■ OPDRACHT 1
Schrijf uit het tekstfragment over het wetsvoorstel letterlijk het gedeelte over van "Dit wetsvoorstel is" tot en met "frequentieruimte te stellen.".
■ OPDRACHT 2
Via welke website is het wetsvoorstel volgens het tekstfragment aan eenieder voorgelegd?

■ TEKSTFRAGMENT
..........

Het wetsvoorstel heeft geen bedrijfseffecten en geen gevolgen voor de administratieve lasten.
Dit wetsvoorstel is via www.internetconsultatie.nl voorgelegd aan eenieder.
Twee partijen hebben een reactie gegeven die betrekking heeft op dit wetsvoorstel. Beide partijen hebben in wezen de vraag gesteld waarom artikel 3.11 van de wet door de wijziging ook betrekking heeft op niet-schaarse frequentieruimte. Beiden partijen zien niet in waarom ook een mogelijkheid gecreëerd moet worden om een gebruiksbeperking aan het gebruik van niet-schaarse frequentieruimte te stellen.
Het voorgestelde heeft inderdaad betrekking op alle typen frequentieruimte. Het bereik van artikel 3.11 van de wet is vergroot, zodat ook frequentieruimte die is verdeeld via artikel 3.10, eerste lid, onder a, van die wet hieronder valt. Het betreft hier echter een discretionaire bevoegdheid, hetgeen betekent dat artikel 3.11 van de wet slechts een mogelijkheid creëert om een maximale hoeveelheid frequentieruimte vast te stellen. Van deze mogelijkheid zou bijvoorbeeld gebruik kunnen worden gemaakt indien vergelijkbaar spectrum zowel op volgorde van binnenkomst als via een veiling verdeeld wordt.

..........

■ VERSTREKTE GEGEVENS
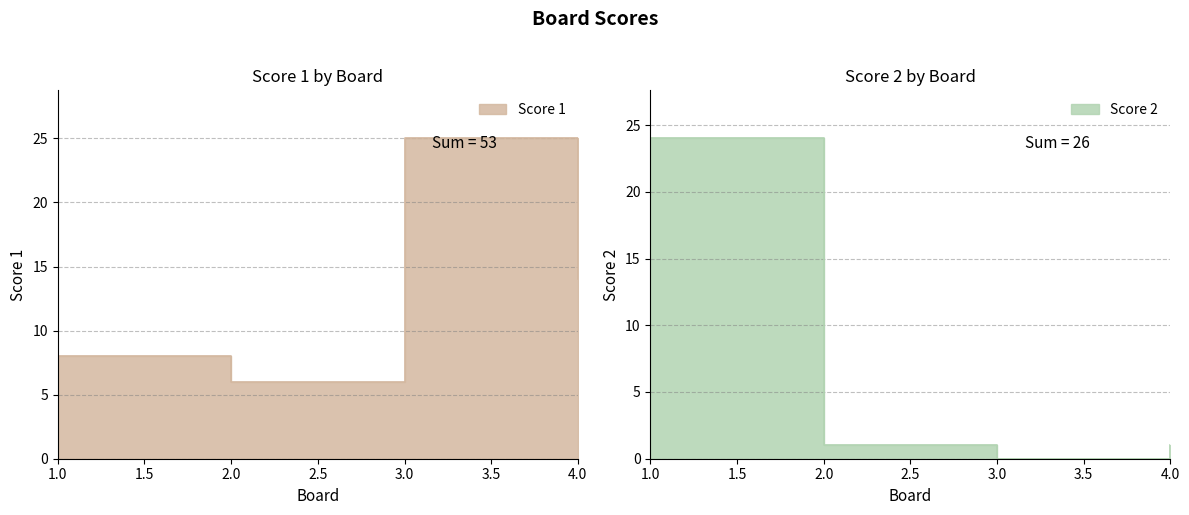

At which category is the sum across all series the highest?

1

..........

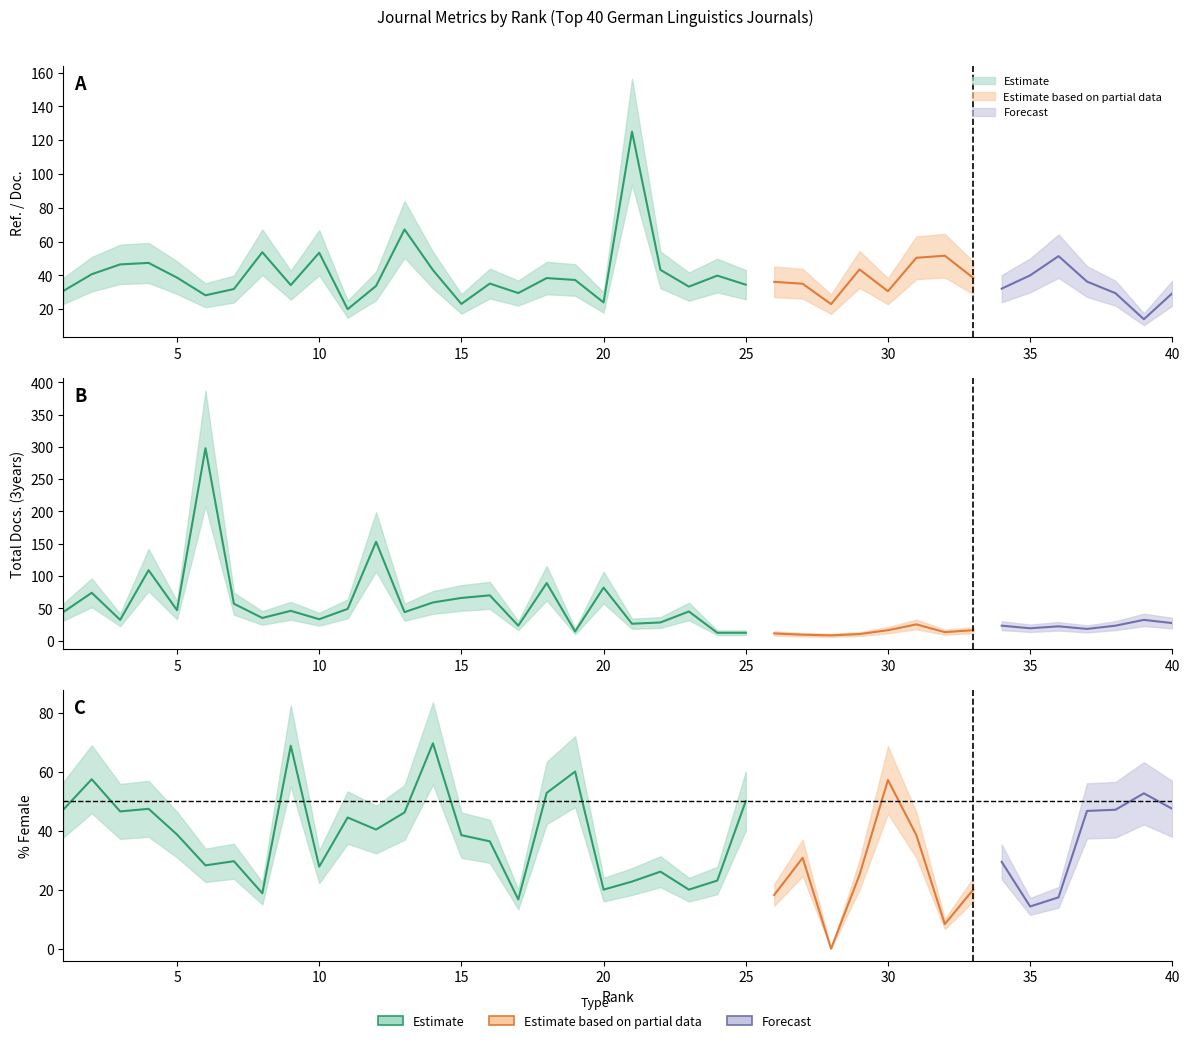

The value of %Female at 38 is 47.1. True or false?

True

..........

■ ANTWOORD 1
Dit wetsvoorstel is via www.internetconsultatie.nl voorgelegd aan eenieder.
Twee partijen hebben een reactie gegeven die betrekking heeft op dit wetsvoorstel. Beide partijen hebben in wezen de vraag gesteld waarom artikel 3.11 van de wet door de wijziging ook betrekking heeft op niet-schaarse frequentieruimte. Beiden partijen zien niet in waarom ook een mogelijkheid gecreëerd moet worden om een gebruiksbeperking aan het gebruik van niet-schaarse frequentieruimte te stellen.

■ ANTWOORD 2
Via www.internetconsultatie.nl.